▶ [Required action 1]:
Read the message about the shared-memory based stats collector and decide whether each statement agrees with it. Answer yes or no for each, and quote the deciding words of the message.
(a) The patch was broken by commit 285d8e1205.
(b) The stats collector still runs as a separate process.
(c) For selects from the stats catalogs, throughput rose by about 20%.

▶ [Text section]:
• • • •
Re: shared-memory based stats collector

From: Kyotaro HORIGUCHI <horiguchi(dot)kyotaro(at)lab(dot)ntt(dot)co(dot)jp>
To: tomas(dot)vondra(at)2ndquadrant(dot)com
Cc: alvherre(at)2ndquadrant(dot)com, andres(at)anarazel(dot)de, ah(at)cybertec(dot)at, magnus(at)hagander(dot)net, robertmhaas(at)gmail(dot)com, tgl(at)sss(dot)pgh(dot)pa(dot)us, pgsql-hackers(at)postgresql(dot)org
Subject: Re: shared-memory based stats collector
Date: 2019-01-21 12:19:07
Message-ID: 20190121.211907.59625409.horiguchi.kyotaro@lab.ntt.co.jp
Views: Raw Message | Whole Thread | Download mbox | Resend email
Thread:
Lists: pgsql-hackers

Thank you very much for reviewing this and sorry for the absense.

At Sun, 20 Jan 2019 18:13:04 +0100, Tomas Vondra <tomas(dot)vondra(at)2ndquadrant(dot)com> wrote in <b760035b-1941-38bb-5e84-c2fbc63fef6b(at)2ndquadrant(dot)com>
>
> Hi,
>
> The patch needs rebasing, as it got broken by 285d8e1205, and there's
> some other minor bitrot.

The most affected part was 0006 because of file splitting, but
actually only the follwing four (actually three) commits
affected.

42e2a58071 Fix typos in documentation and for one wait event
97c39498e5 Update copyright for 2019
578b229718 Remove WITH OIDS support, change oid catalog column visibility.
(125f551c8b Leave SIGTTIN/SIGTTOU signal handling alone in postmaster child processes.)

The last one is not relevant because stats collector is no longer
a process.

This contains the EXEC_BACKEND related bug pointed by

https://www.postgresql.org/message-id/854d6d91-f2f3-e391-f0fc-064db51b391e@2ndquadrant.com

> On 11/27/18 4:40 PM, Tomas Vondra wrote:
> > On 11/27/18 9:59 AM, Kyotaro HORIGUCHI wrote:
> >>>
> >>> ...>>
> >>> For the main workload there's pretty much no difference, but for
> >>> selects from the stats catalogs there's ~20% drop in throughput.
• • • •
▶ [Dataset]:

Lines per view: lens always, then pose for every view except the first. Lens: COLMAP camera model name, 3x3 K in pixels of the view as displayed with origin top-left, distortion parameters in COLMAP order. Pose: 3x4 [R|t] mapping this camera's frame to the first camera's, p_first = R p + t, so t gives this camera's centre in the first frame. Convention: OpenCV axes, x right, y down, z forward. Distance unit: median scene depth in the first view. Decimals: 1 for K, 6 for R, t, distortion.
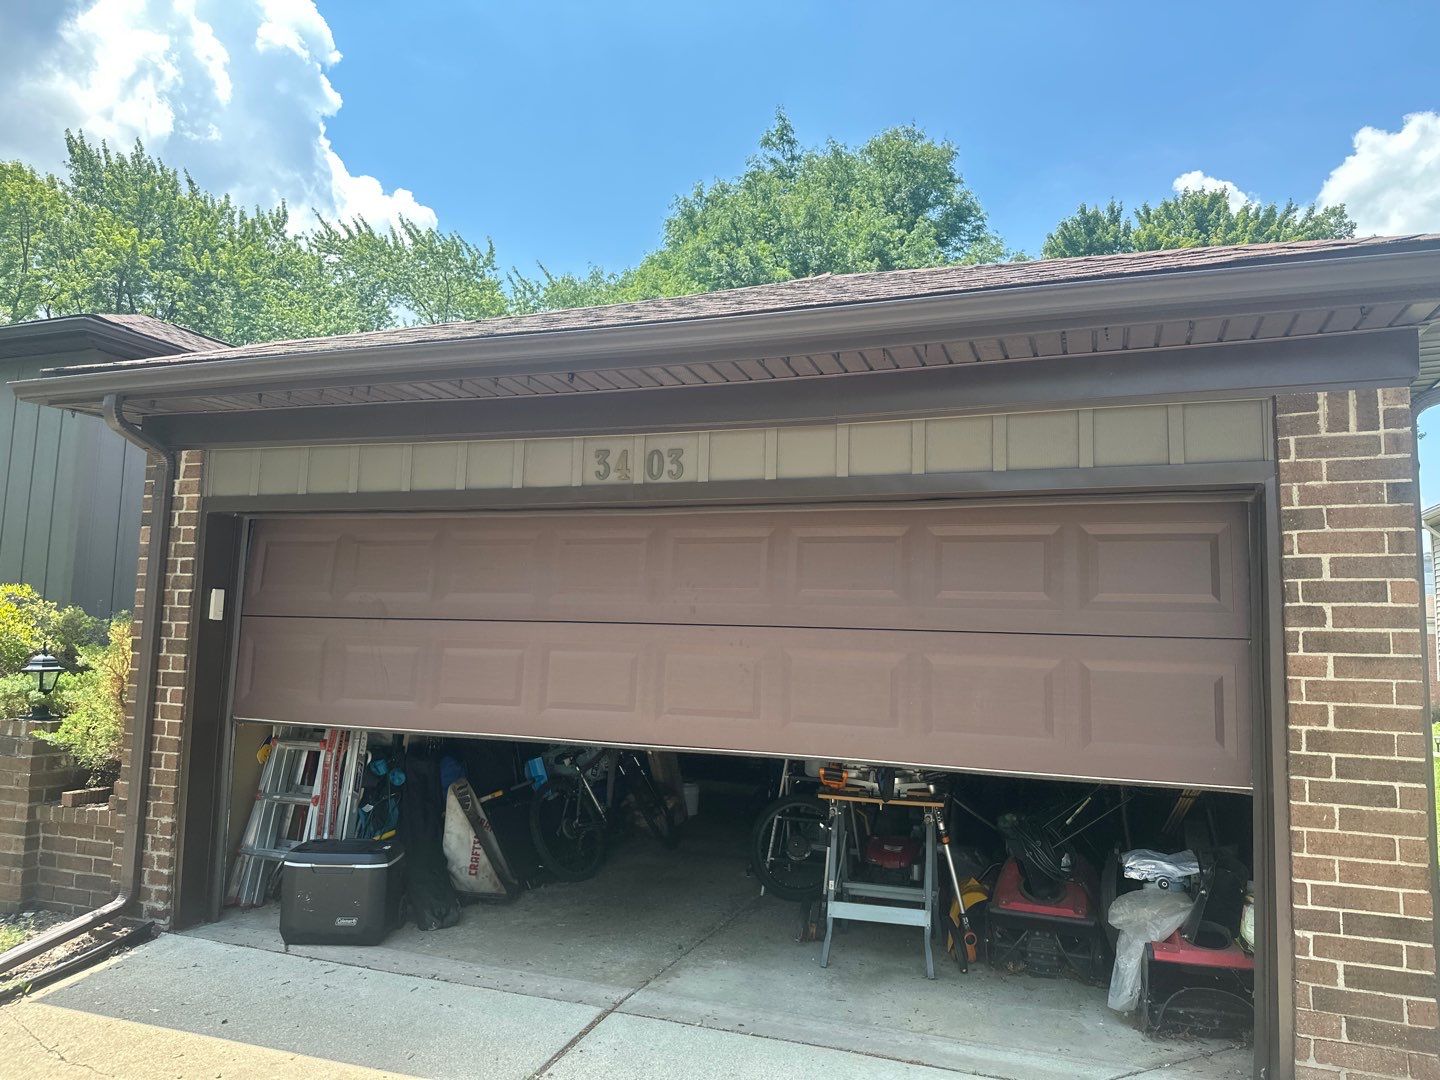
lens RADIAL K [[1018.3, 0, 716.1], [0, 1018.3, 519.7], [0, 0, 1]] dist [-0.005841, -0.003389]
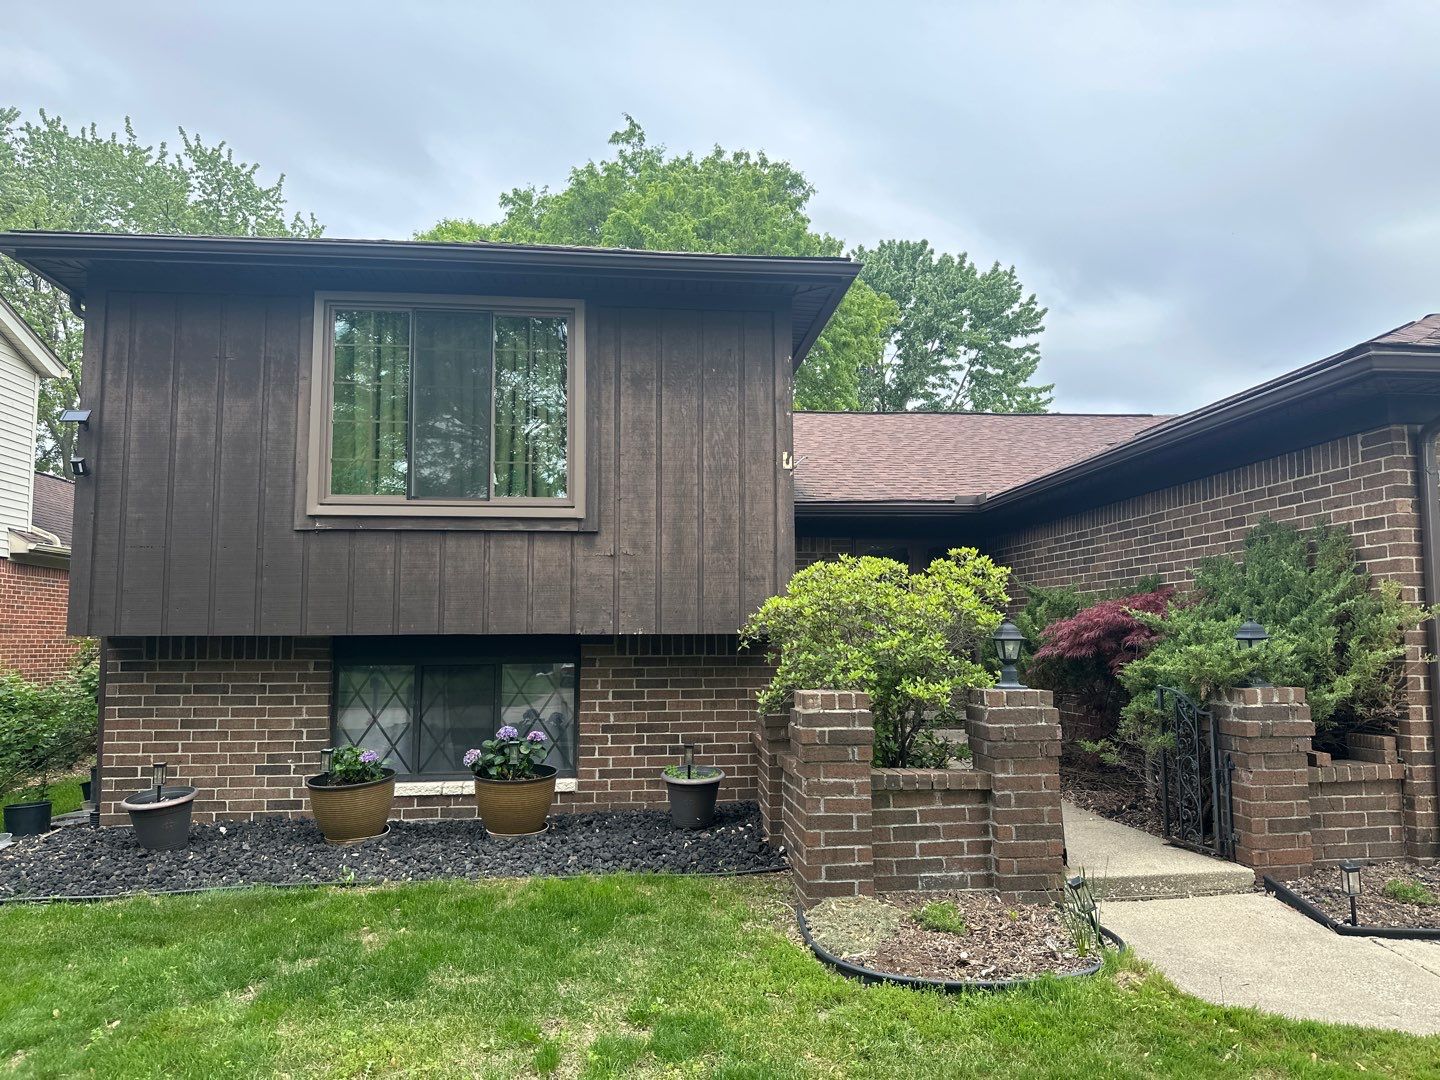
lens RADIAL K [[998.7, 0, 720.0], [0, 998.7, 540.0], [0, 0, 1]] dist [0.109988, -0.175046]
pose [[0.897737, 0.014388, 0.440296, -1.771249], [-0.028878, 0.999239, 0.026229, 0.044593], [-0.439583, -0.036262, 0.897470, 0.378890]]
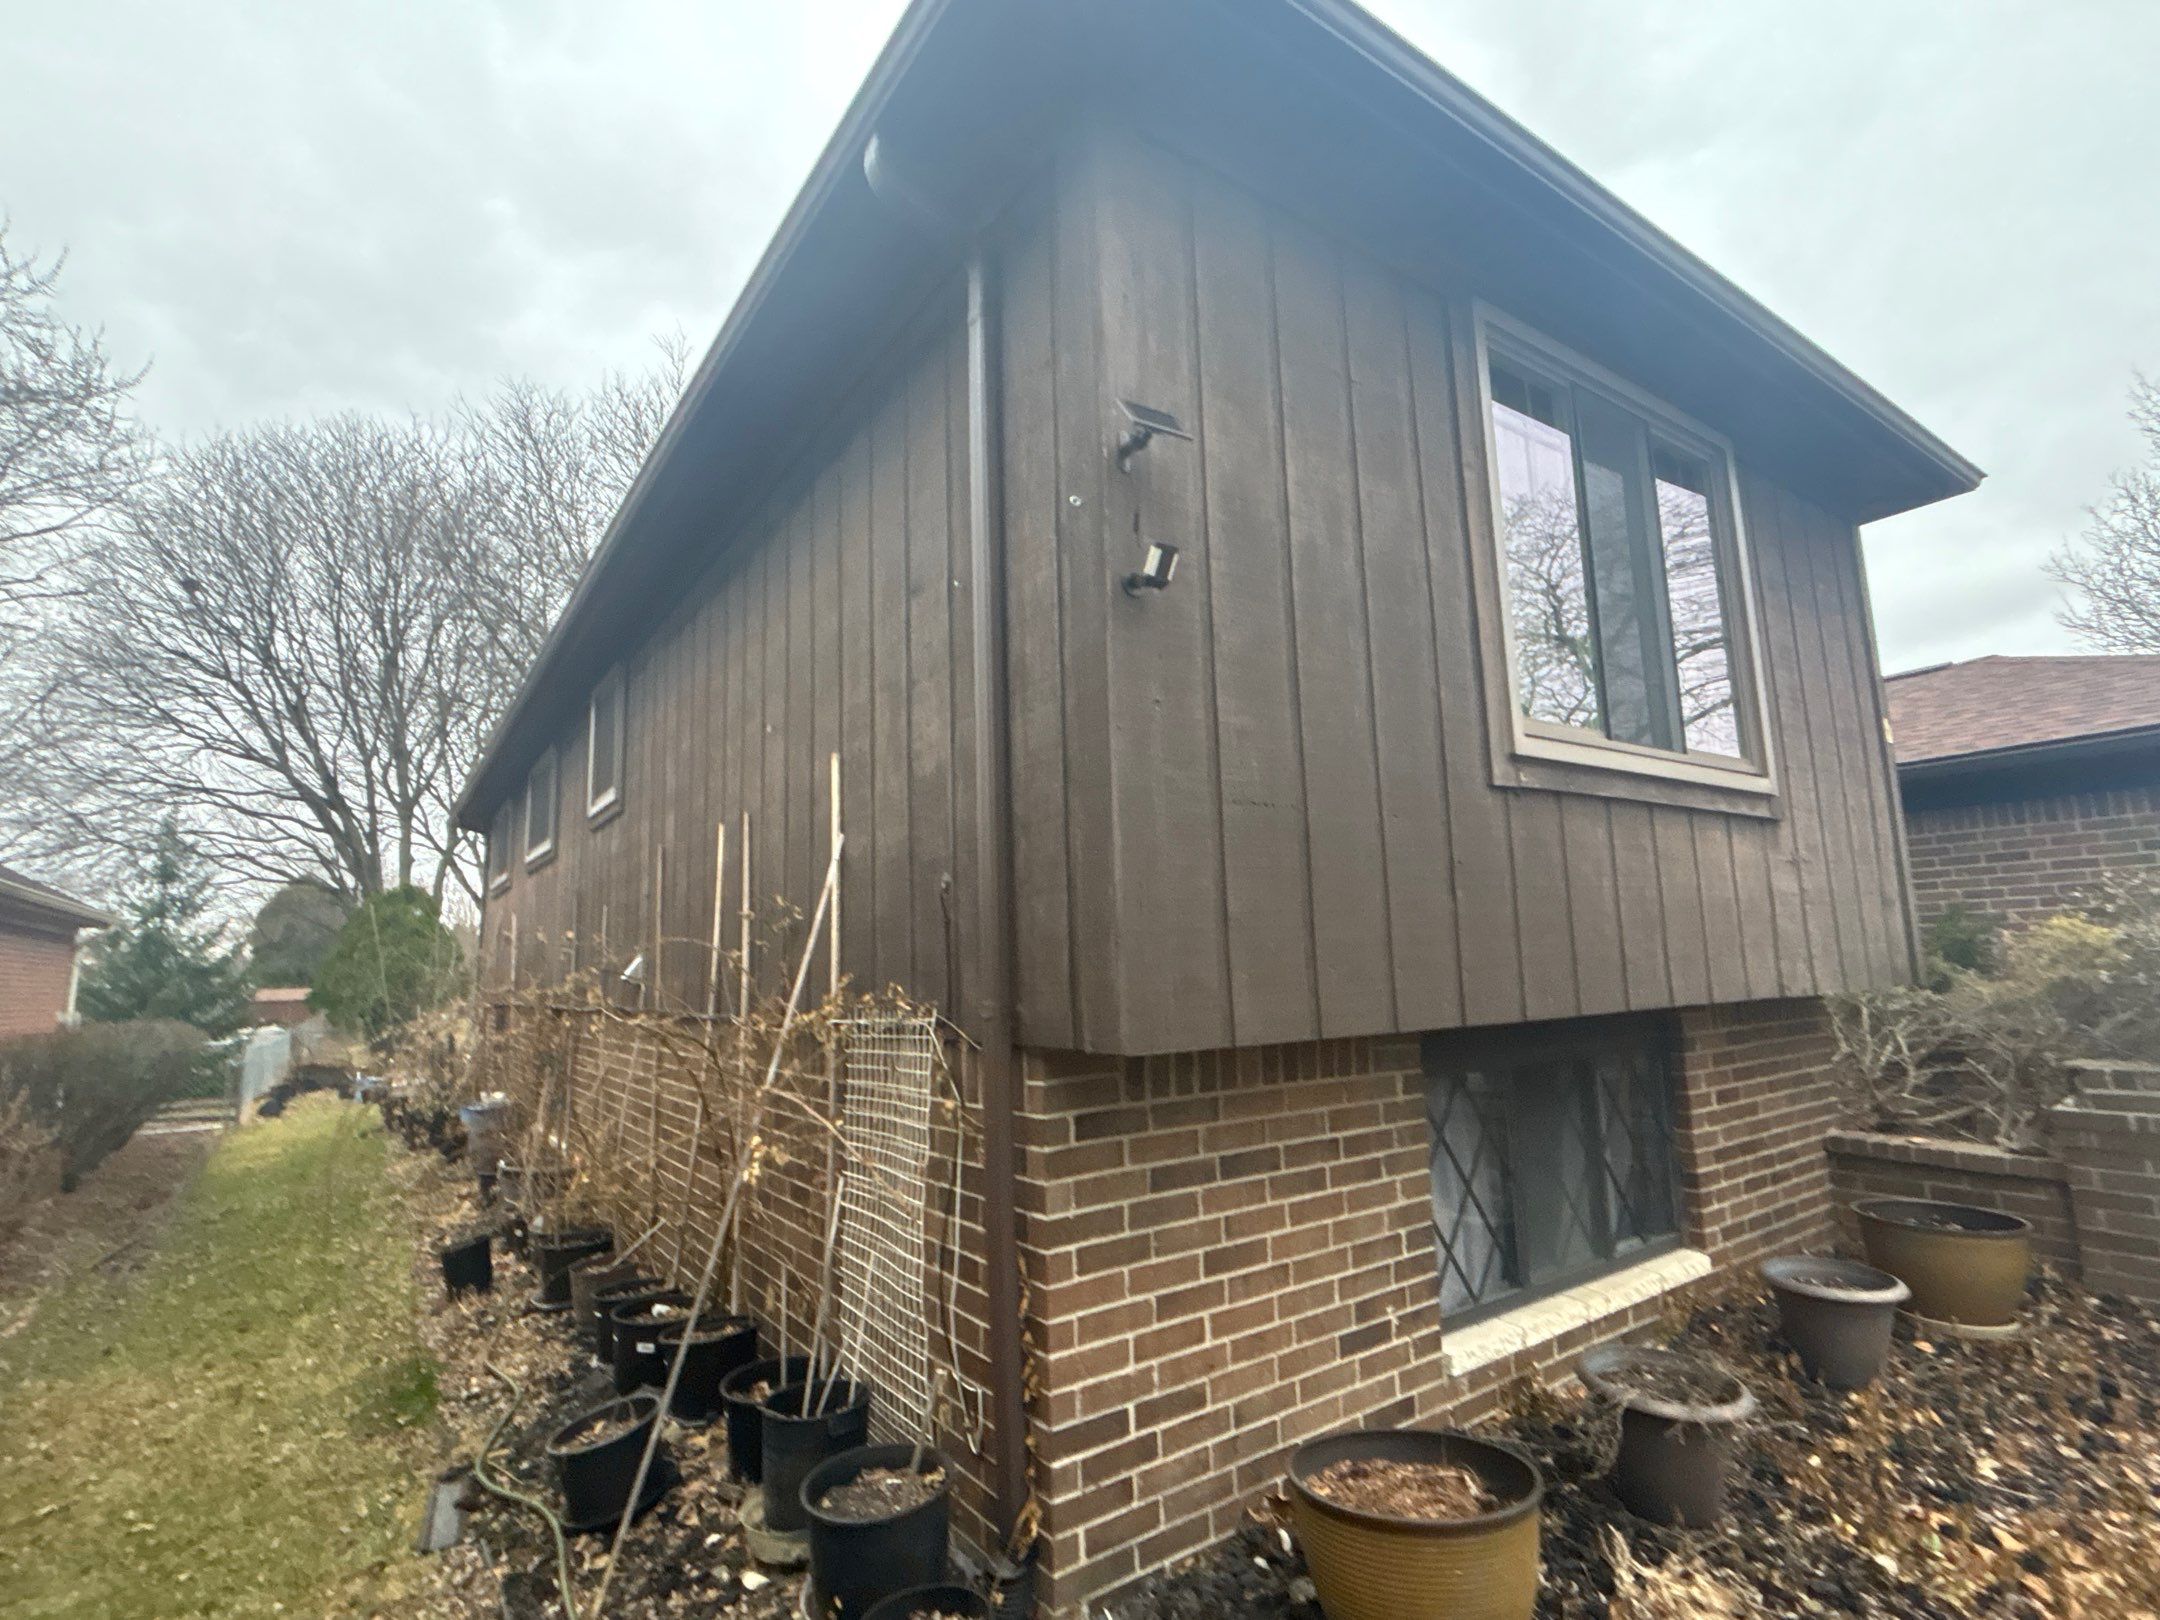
lens RADIAL K [[1015.5, 0, 1080.0], [0, 1015.5, 810.0], [0, 0, 1]] dist [0.016888, -0.000523]
pose [[0.568920, 0.079779, 0.818514, -2.342281], [-0.057107, 0.996713, -0.057455, 0.150120], [-0.820407, -0.014055, 0.571607, 1.733683]]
• • • •
▶ [Required action 2]:
Output the listing from its first line down to the line that contains "-0.036262, 0.897470, 0.378890]]", with both ends included. Leave the pictures out.

▶ [Task answer 1]:
(a) Yes: "as it got broken by 285d8e1205"
(b) No: "stats collector is no longer
a process"
(c) No: "there's ~20% drop in throughput"

▶ [Task answer 2]:
Lines per view: lens always, then pose for every view except the first. Lens: COLMAP camera model name, 3x3 K in pixels of the view as displayed with origin top-left, distortion parameters in COLMAP order. Pose: 3x4 [R|t] mapping this camera's frame to the first camera's, p_first = R p + t, so t gives this camera's centre in the first frame. Convention: OpenCV axes, x right, y down, z forward. Distance unit: median scene depth in the first view. Decimals: 1 for K, 6 for R, t, distortion.
lens RADIAL K [[1018.3, 0, 716.1], [0, 1018.3, 519.7], [0, 0, 1]] dist [-0.005841, -0.003389]
lens RADIAL K [[998.7, 0, 720.0], [0, 998.7, 540.0], [0, 0, 1]] dist [0.109988, -0.175046]
pose [[0.897737, 0.014388, 0.440296, -1.771249], [-0.028878, 0.999239, 0.026229, 0.044593], [-0.439583, -0.036262, 0.897470, 0.378890]]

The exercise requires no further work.